Interior de la iglesia de San Agustín en Manila

Interior de la iglesia de San Agustín en ManilaDiego Delso / Wikimedia Commons

Por eso, cuando algún anglosajón mira por encima del hombro a un mexicano, un colombiano, un ecuatoriano, un dominicano o un peruano; cuando un europeo del norte nos juzga con condescendencia, conviene recordarles algo muy simple y objetivo: quizá hoy nuestros países no son los más ricos, pero nuestra civilización ha dejado una riqueza cultural inmensa, global y reconocida oficialmente. Una riqueza que ellos no han dejado. Una riqueza que no pertenece solo a un país, sino a un vasto pueblo de naciones hermanas.

Y esta constatación importa. Importa porque genera identidad, autoestima y ambición. Importa porque rompe con los complejos históricos que muchos hispanos han interiorizado durante el último siglo. Importa porque demuestra que nuestra civilización no fue una anomalía, sino una de las grandes civilizaciones universales.

La existencia de este patrimonio debería impulsarnos a una conclusión natural: si fuimos capaces de construir esto, somos perfectamente capaces de volver a ser prósperos, dinámicos y creativos en el presente y en el futuro. Una civilización que fue una de las grandes de la historia no está condenada a la irrelevancia. Nuestro pasado no es un museo: es una llamada a la acción.

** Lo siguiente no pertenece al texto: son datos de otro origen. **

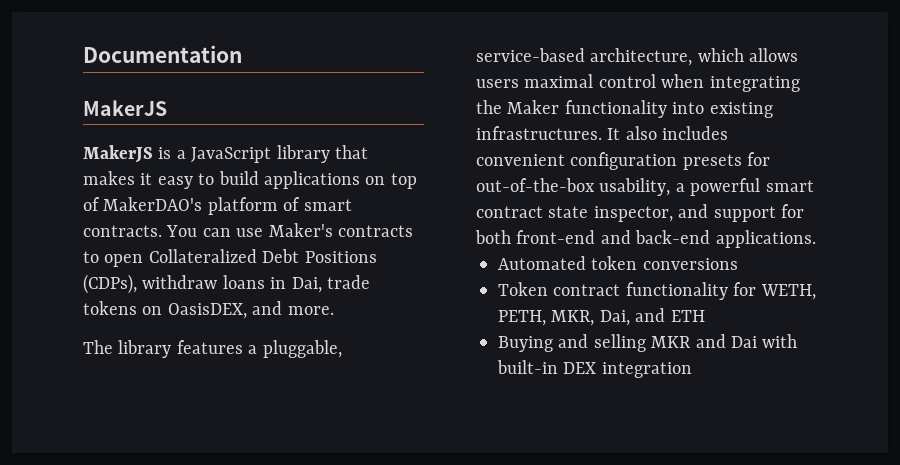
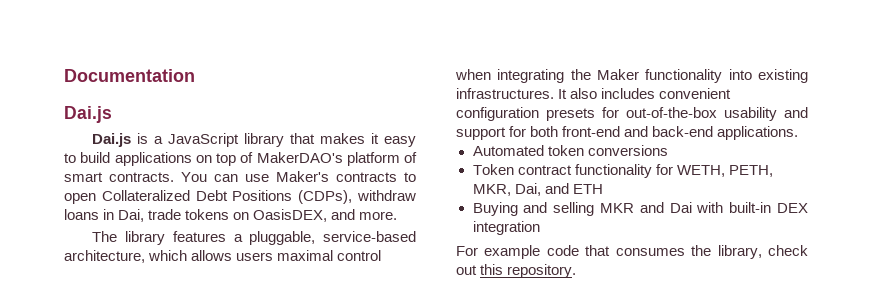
[83,100,167,116] [83,145,153,163] MakerJS // MakerJS -> [64,106,112,123] [92,133,132,147] Dai.js // Dai.js
[599,178,814,196] [476,206,673,222] usability, a powerful smart contract state inspector, -> [724,107,777,121] usability
(692, 370) none -> [456,245,808,259] [456,264,577,278] // For example code that consumes the library, check out this repository.

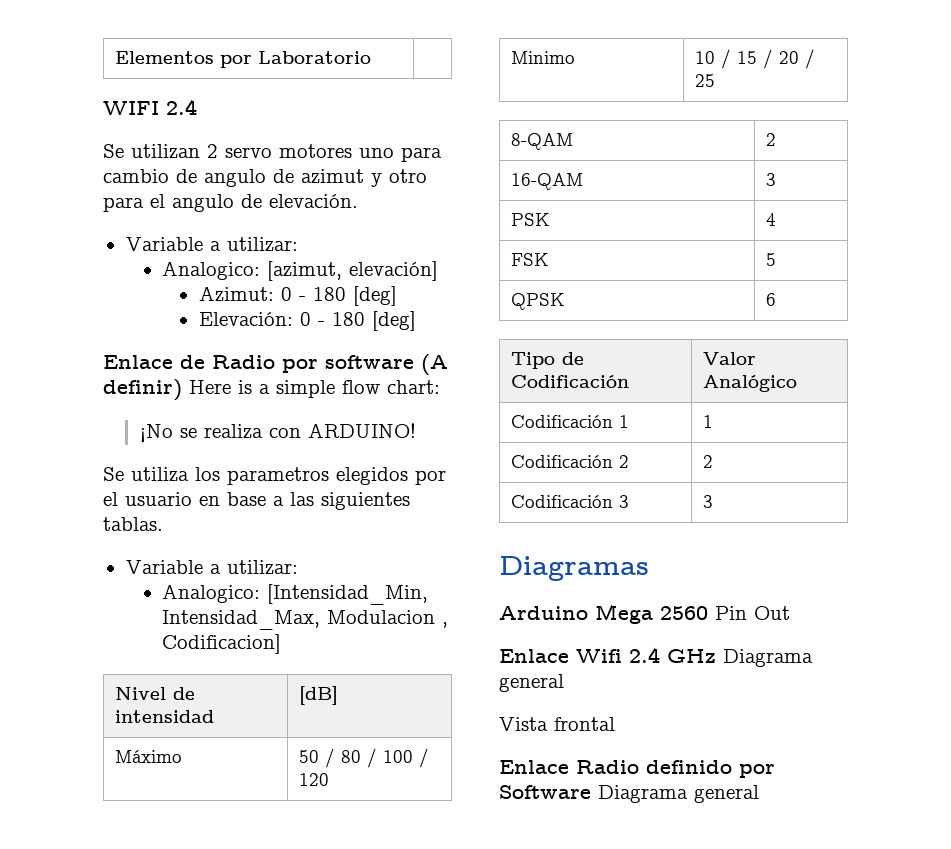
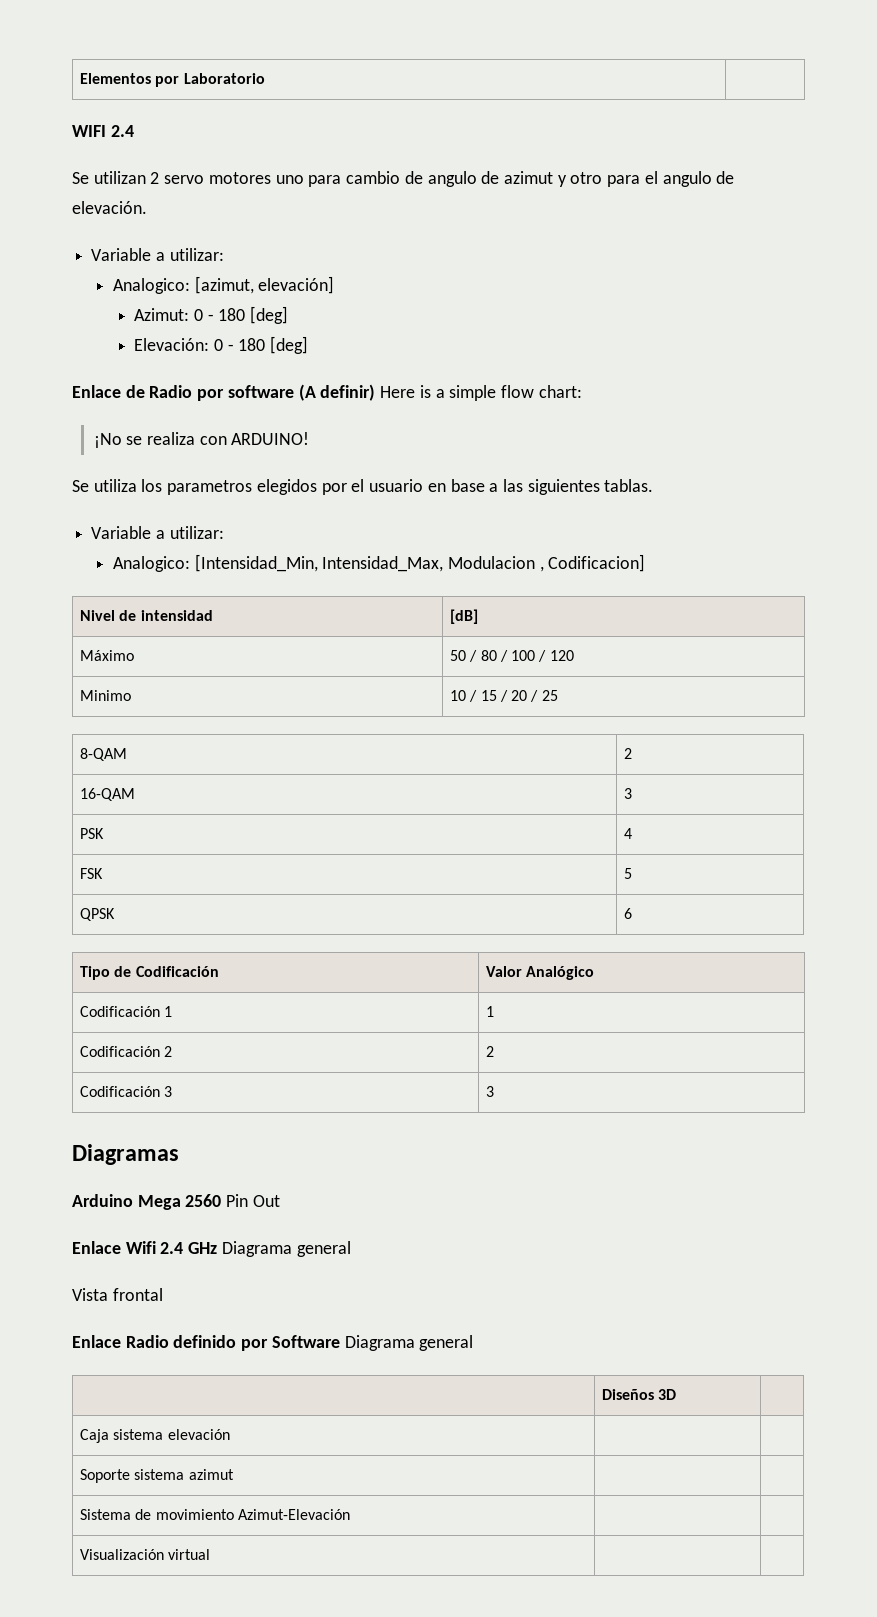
(759, 794) none -> [601,1389,677,1400] [79,1429,230,1443] [79,1469,234,1483] [79,1509,350,1520] [79,1549,211,1560] // | Diseños 3D | // Caja sistema elevación | | // Soporte sistema azimut | | // Sistema de movimiento Azimut-Elevación | | // Visualización virtual | |

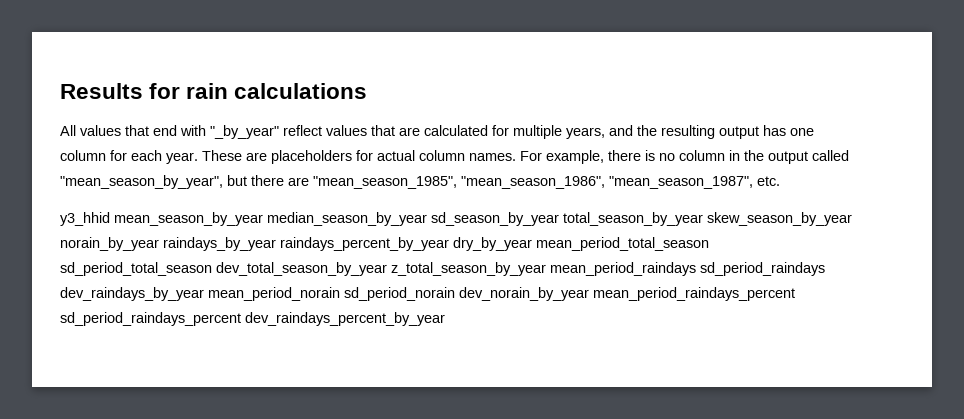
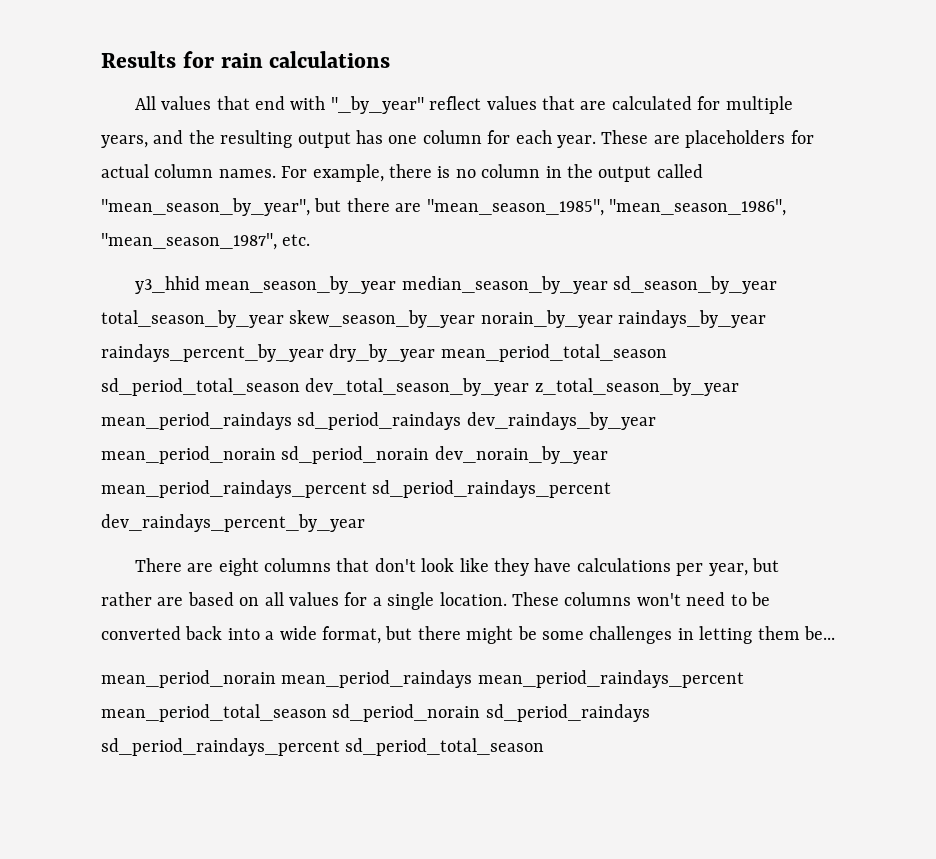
(445, 319) none -> [134,558,779,576] [101,592,770,610] [101,626,835,644] [101,670,744,688] [101,704,650,722] [101,738,545,756] // There are eight columns that don't look like they have calculations per year, but rather are based on all values for a single location. These columns won't need to be converted back into a wide format, but there might be some challenges in letting them be... // mean_period_norain mean_period_raindays mean_period_raindays_percent mean_period_total_season sd_period_norain sd_period_raindays sd_period_raindays_percent sd_period_total_season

Este legado, disperso por el planeta, nos recuerda lo que somos: un pueblo que construye, no un pueblo que extrae; un pueblo que deja huella, no un pueblo que se limita a pasar. Y ese recordatorio debería darnos la confianza necesaria para reivindicar un futuro a la altura de nuestra historia.

  • Manuel Galán es ingeniero y empresario.